Войну эту с Гитлером я ждал — нечего греха таить. Ждал и готовился. Внушал я в выступлениях еще в чертовы дни вредительства на наших заводах и в руководстве. Помните, как меня, старика, травили, в ежи брали и даже с завода за ворота выставили? Имена я точно называл. В тюрьму, правда, меня не ввергли, но безумным объявили. И это для меня был козырь. Тогда же я и написал письмо товарищу Серго. Душа у него была солнечная. Гнездо вредное тогда ликвидировали, а я, как подобает, на завод с новой силой вернулся, будто крылья молодости у меня выросли.

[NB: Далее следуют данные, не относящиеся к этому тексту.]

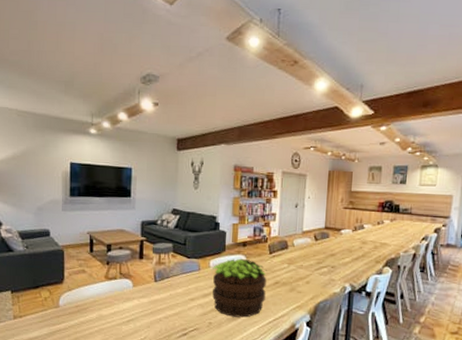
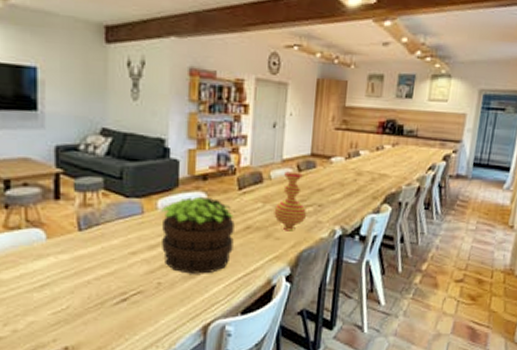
vase: none [296,240,323,287] -> present [274,171,307,231]

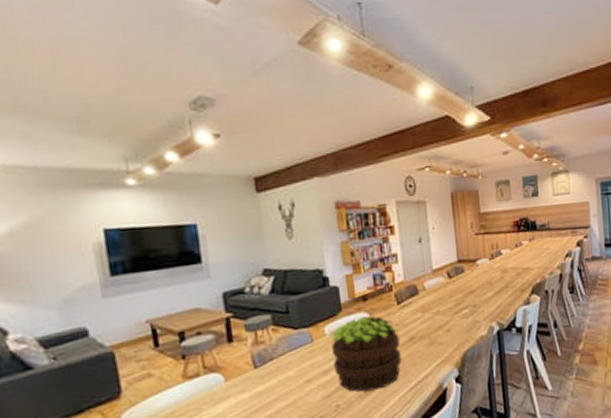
vase: present [274,171,307,231] -> none [433,279,464,336]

И вот, когда ремесленные школы открыли, да увидел я ребятишек в черненьких шинельках да в брючках аккуратненьких, да как мальчишня стала маршировать да дисциплину соблюдать,— взыграло мое сердце. Наука пошла к станку — ускорение квалификации. Не стал я, конечное дело, ожидать, когда ко мне обратятся насчет обучения школяров, а сам требую у директора: жду, мол, целого отряда вьюнков, обещаю подготовить их как будущих гвардейцев труда. Мой почин, конечно, подхватили другие мастера по всему заводу. Кому это не приятно! В многотиражке пропечатали, а потом в областной газете. Я и сейчас как бы заглавный учитель: любят меня, таиться нечего, мальчишня сама дисциплину соблюдает. Бывает инóместо, парнишка заскучает — болтается, в раздумье входит, не клеится у него. Не стерпишь, прикрикнешь на него — молчит, а то и огрызается. Ну, подойдешь к нему. «Ну-ка, снимай-ка, шкет, картузишко!» Снимет послушно. «Уши есть? На месте?» Думает, что я надрать ему уши хочу. Стыдно, малиновый весь. Возьму его под бочок к себе и говорю на ушко: «В чем трудность-то, сынок? Не дается? Нет того дела для человека, которое бы в руки ему не давалось. Выкладывай». Ну, покажешь ему, что и как, последишь, поправишь, в темп введешь. Глядишь — повеселеет парнишка, будто победу одержал. А теперь вон они, эти парнишки-то, какие! Фронтовые бригады сбивают да по три, по четыре нормы выгоняют. Нас, стариков, обогнать норовят.